2020 Census Funding Increase Needed Urgently

By Jason Jordan, director of policy, American Planning Association

The Census Bureau is the cornerstone of the federal statistical system and the critical data resource for a vast array of local decision making in the public and private sectors. It is a irreplaceable resource. And, it’s in jeopardy.

That was the message delivered by former Census Bureau chief John Thompson in his address at APA’s 2017 Daniel Burnham Forum.

Thompson noted the challenges faced during the 2010 count and he pointed to congressional funding decisions this year and next as vital to a successful 2020 Census. He called on planners and others who depend on a range of census data and products to make a vigorous case for the Census on Capitol Hill.

In an appearance before the House Oversight and Government Reform Committee, Commerce Secretary Wilbur Ross echoed Thompson’s views. Secretary Ross told the committee that the Census is “the bedrock upon which we construct our system of democratic representation.” His testimony highlighted new estimates that the 2020 Census would need $15.6 billion, an increase of $3.3 billion from 2015 estimates.

Funding challenges related to the 2020 count pose problems for other essential Census Bureau projects and products. The same week that Secretary Ross noted the “urgent need” for decennial count funding, the Census Bureau announced that the Economic Census would be delayed by at least six months. The Economic Census provides key data about economic activity and employment. The delay will likely have negative effects later on both companies and local governments who rely on the data.

Similar problems could be in store for other Census activities, including the American Community Survey, as the Census Bureau shifts already strained resources to cover 2020 preparation shortfalls.

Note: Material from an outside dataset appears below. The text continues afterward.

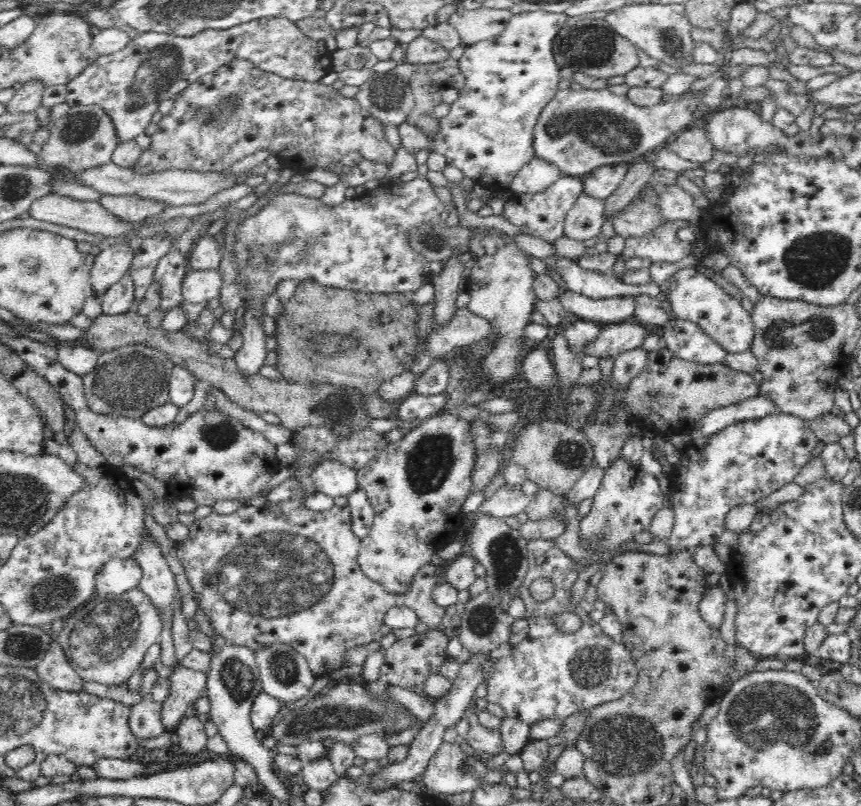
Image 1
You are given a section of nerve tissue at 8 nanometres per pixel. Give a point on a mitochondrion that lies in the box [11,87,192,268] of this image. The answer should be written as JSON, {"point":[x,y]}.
{"point":[78,129]}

Census isn’t alone among federal data agencies when it comes to facing long term funding challenges. The Bureau of Labor Statistics has seen it’s budget fall by 10 percent since 2005. And, in an era when communities and companies are grabbling with major changes associated with ride sharing, safety, and the emergence of autonomous vehicles, the Bureau of Transportation Statistics has suffered a 21 percent decline.

At a time when the federal government should be modernizing its data and statistical systems to keep pace with growing demands and a changing “big data” and “smart cities” landscape, these vital agencies look likely to fall further behind.

At the same time Congress underfunds statistical agencies, a congressionally mandated, bipartisan task force has released a new report on “evidence-based policymaking” urging a variety of governmental reforms but also lamenting “insufficient resources and limited flexibility.” Leaders on both sides of the aisle hailed the report but what impact it has on the more challenging work of crafting appropriations bills remains to be seen.

Over the next few months, Congress will wrap up work on current fiscal year spending bills and begin work on next year’s budget framework. National Community Planning Month is the perfect time to urge Congress to provide the funds necessary to ensure that communities have the information and data needed to plan well.

This article was originally posted on the American Planning Association’s website on October 19.